Your imperfections (at least deviations from the norm) are usually what make you interesting. I wouldn’t like you if you ever achieved your goal of perfection because then we wouldn’t have anything in common. This idea of playing the role of a perfect person is so out of touch with what makes this life beautiful. I say “playing a role” because I think we are all just faking this ideal because we don’t really have a clue what a perfect person would be like. I wish we could study Christ’s interactions with the sinners that he dined with. We are trying to judge the world and convert the world at the same time. It’s hard to know if someone who thinks different from yourself is your enemy or a possible convert.
My wife recently became involved with a book club with several women from Relief Society. At the first meeting they discussed which books might be good to read. Shannon had done some research online and found a highly recommended book for reading groups because of the many interesting discussion topics it raised and proposed it for the discussion. Although Shannon loves books that contain a little controversy that shake things up ( a characteristic that I adore about her), she decided to recommend one of the most conservative of all the books that she had researched. The group decided that Shannon’s recommendation sounded like the most interesting book and that it would be the first book they would read.
The week passed and the day before the next meeting Shannon received a call from a good friend of hers in the group who told her that many of the other group members were offended by the content of the book and would not be participating in the discussion. This was a little concerning to Shannon who began leafing again through the assigned material TRYING to find some of the offensive content and was dumbfounded. Then she came across a curse word that she deduced must have been the cause of the controversy. The line was appropriate for the character speaking it and was a necessary choice in establishing her true mindset. Judging the value of this literary work based on a single word is really just saying that you refuse to acknowledge that there are people in the world who swear.
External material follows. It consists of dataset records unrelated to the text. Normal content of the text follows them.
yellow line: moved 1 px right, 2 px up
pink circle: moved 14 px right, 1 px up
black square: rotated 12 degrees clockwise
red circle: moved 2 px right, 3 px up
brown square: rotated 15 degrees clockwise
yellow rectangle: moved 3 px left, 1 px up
Shannon showed up the next evening with the book they had originally agreed on and discovered that she was the only one who brought it. The other women in the group thought the best solution to this problem would be to choose another book and discuss that book as though the first book had never been chosen. Unfortunately no one bothered trying to contact Shannon about this change who obviously felt a little self-conscious about bringing the book that had been shunned by majority opinion. No mention was made about the previous selection. No one asked why Shannon brought it or how she felt about the change or if she even knew about it. No one attempted to soften the obvious blow instead they decided the best way to address this problem was to speak of their disgust and offense in private to one another and then pretend as though the previous book had never been proposed. Excellent solution! That way you don’t actually have to talk out loud about anything uncomfortable. What a great way to avoid conflict!
I’m so proud that these women were so willing to stand up to their convictions that there should be no people in the world who think differently than themselves and make my wife feel like shit (don’t worry this is the only curse word in my post. You can read safely on). Maybe it’s best if we take every opportunity to let the rest of the world know how much more we love the lord than they do. Seriously, would he really approve of this behavior?
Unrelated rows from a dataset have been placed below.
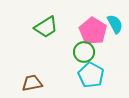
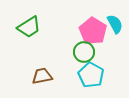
green trapezoid: moved 17 px left
brown trapezoid: moved 10 px right, 7 px up
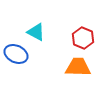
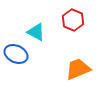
red hexagon: moved 10 px left, 18 px up
orange trapezoid: moved 2 px down; rotated 24 degrees counterclockwise
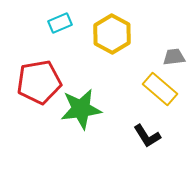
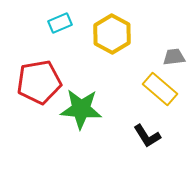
green star: rotated 12 degrees clockwise
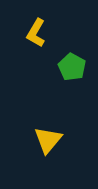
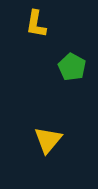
yellow L-shape: moved 9 px up; rotated 20 degrees counterclockwise
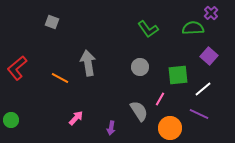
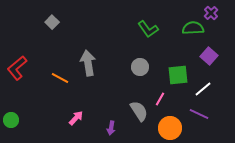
gray square: rotated 24 degrees clockwise
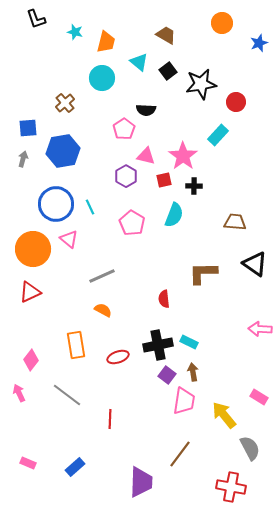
I’m sorry (not really) but this is pathetic and incredibly inconsiderate. I’m sure that these LDS women are trying to improve themselves and be Christ like but many of us have different views about how Christ would choose to interact with common people.
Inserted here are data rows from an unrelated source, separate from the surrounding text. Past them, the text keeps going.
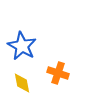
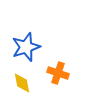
blue star: moved 4 px right, 1 px down; rotated 24 degrees clockwise
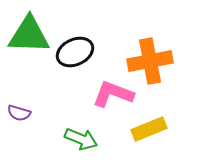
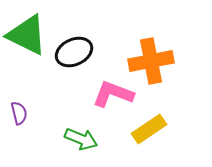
green triangle: moved 2 px left; rotated 24 degrees clockwise
black ellipse: moved 1 px left
orange cross: moved 1 px right
purple semicircle: rotated 120 degrees counterclockwise
yellow rectangle: rotated 12 degrees counterclockwise
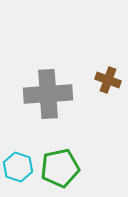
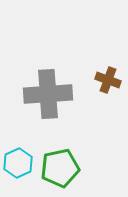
cyan hexagon: moved 4 px up; rotated 16 degrees clockwise
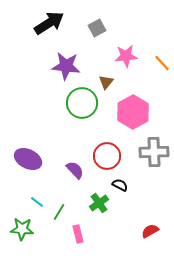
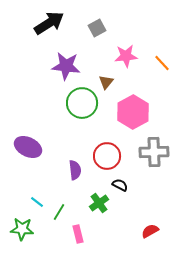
purple ellipse: moved 12 px up
purple semicircle: rotated 36 degrees clockwise
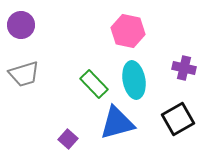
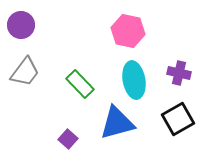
purple cross: moved 5 px left, 5 px down
gray trapezoid: moved 1 px right, 2 px up; rotated 36 degrees counterclockwise
green rectangle: moved 14 px left
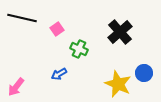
Let’s think for a moment…..Would you say that Christ’s teaching approach was more of a “help people to learn and understand his wisdom for themselves” kind of approach or more of a “help people understand what is good by making them feel crappy when they act differently from my own personal beliefs” approach . Can’t you just envision the twelve apostles giving a new convert the silent treatment for talking about the outdated wisdom of an eye for an eye and a tooth for a tooth? “Didn’t you get the memo loser? We’re better than that now.”
What is helpful about expressing how offended you are at something if all you accomplish is offending someone else? If they don’t agree with you is there a possibility that they are just not on the same page as you (because they are not yet as wise and experienced as yourself)?
The level of sarcasm in this post is shameful I know.
I have many great LDS friends but I have a problem with not being myself. The cool thing is that when we are outside of this type of situation we DO act human. We have to! It’s not healthy psychologically to suppress our opinions all the time. I think that if this book club was a neighborhood book club and not a Ward book club these women might still hold their opinions but they would take the opportunity to help others understand their mindset and maybe (at the same time) even open themselves up to a little constructive criticism. Maybe complete censoring of the outside world is not the best solution to help people come to a knowledge of the truth.
I hope I didn’t offend anyone I’m just really frustrated with this. My friends are honest with me about the goods, bad, trials, and successes they experience that make life great. I love them for this. I know the Christ-like response is to never get really offended by anything a fellow church member says or does but it doesn’t change the fact that sometimes we can feel hurt, out of place, or even ostracized for being ourselves.
Is there any wisdom that you can impart to me? Am I just a Drama-seeking artist? Do any of you agree that this is a reoccurring frustration within our highly religious culture?
I am now willing to accept your advice and/or condemnations. I promise I won’t be offended if you put me in my place……..(maybe). Thank you for your time.